»»

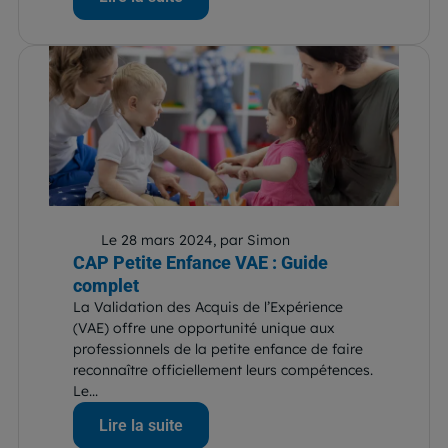
Le 28 mars 2024, par Simon
CAP Petite Enfance VAE : Guide
complet
La Validation des Acquis de l’Expérience
(VAE) offre une opportunité unique aux
professionnels de la petite enfance de faire
reconnaître officiellement leurs compétences.
Le...
Lire la suite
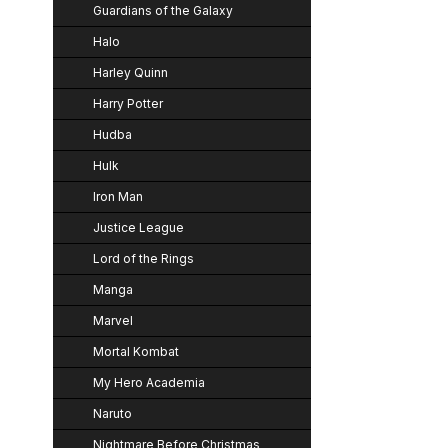
Guardians of the Galaxy
Halo
Harley Quinn
Harry Potter
Hudba
Hulk
Iron Man
Justice League
Lord of the Rings
Manga
Marvel
Mortal Kombat
My Hero Academia
Naruto
Nightmare Before Christmas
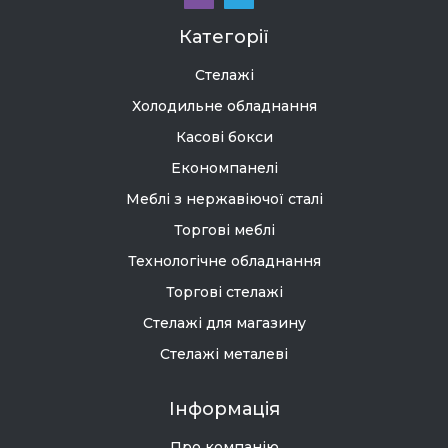
Категорії
Стелажі
Холодильне обладнання
Касові бокси
Економпанелі
Меблі з нержавіючої сталі
Торгові меблі
Технологічне обладнання
Торгові стелажі
Стелажі для магазину
Стелажі металеві
Інформація
Про компанію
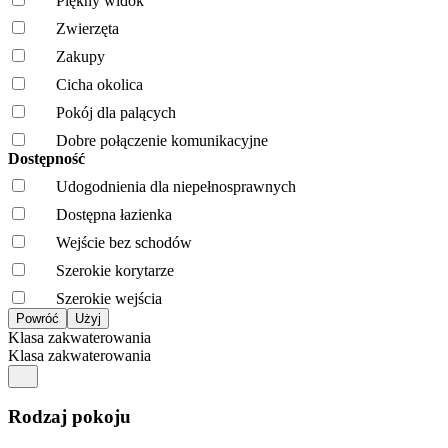
Piękny widok
Zwierzęta
Zakupy
Cicha okolica
Pokój dla palących
Dobre połączenie komunikacyjne
Dostępność
Udogodnienia dla niepełnosprawnych
Dostępna łazienka
Wejście bez schodów
Szerokie korytarze
Szerokie wejścia
Klasa zakwaterowania
Klasa zakwaterowania
Rodzaj pokoju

««

How to complete this task:
Please show each line in the records above that contains "обладнання".

Task answer:
Холодильне обладнання
Технологічне обладнання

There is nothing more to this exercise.